Page MenuHomePhabricator

Improve TextMatchEditCheck performance
Closed, ResolvedPublic

Description

From @Esanders :

With the small set of checks currently setup on enwiki, this is already causing typing lagging on long articles, e.g.
https://en.wikipedia.org/w/index.php?title=Moon&veaction=edit&ecenable=2
Moon - Wikipedia (325 kB)

It takes about 500ms for all the checks to run on my machine, which is too high for an onDocumentChange check

I think the forEachRunOfContent is slowing us down a little bit, but it isn't the bottleneck: 700ms locally, vs 500ms if I just search the entire document.
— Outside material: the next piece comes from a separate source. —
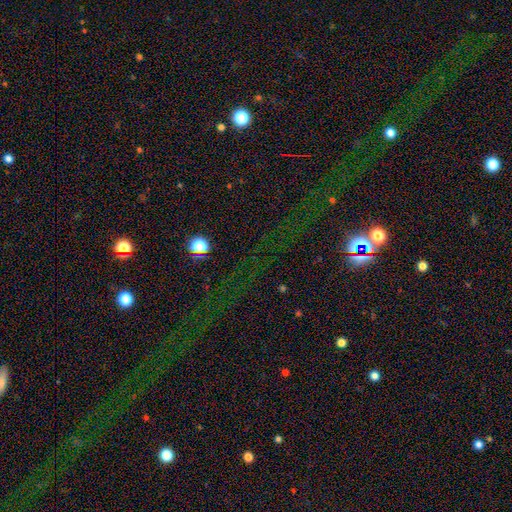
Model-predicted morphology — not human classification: A star or artifact, not a galaxy (71%).

Vote fractions:
- Smooth or featured? star or artifact: 71% / smooth: 19% / featured or disk: 10%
If we just avoid \n in the search result that would have the same effect (not allowing multi-paragraph matches) (edited)
But the main problem is that doing 10 million Set.has calls is slow

Possible approaches:

  • Go back to building a regex - might be hard to support locale case insensitivity - will need to do some escaping (RegExp.escape polyfill)
  • Use Aho-Corasick: https://github.com/BrunoRB/ahocorasick Seems to build character based tables, so could possible be modified for case/local case insensitivity

Testing on the same example as above (local 450k doc with 100 words):

  • Regex: ~20ms
  • Aho-Corasick: ~50ms

Event Timeline

Hmm I think building normalizedQuery is the slow part of ve.dm.Document#findText. On a 90k article, I'm seeing a 5000-element Set search with caseSensitiveString: true being twice as fast as caseSensitiveString: false.

It's also wasteful that we recalculate the matches for every run of text, each time the user changes a single run of text.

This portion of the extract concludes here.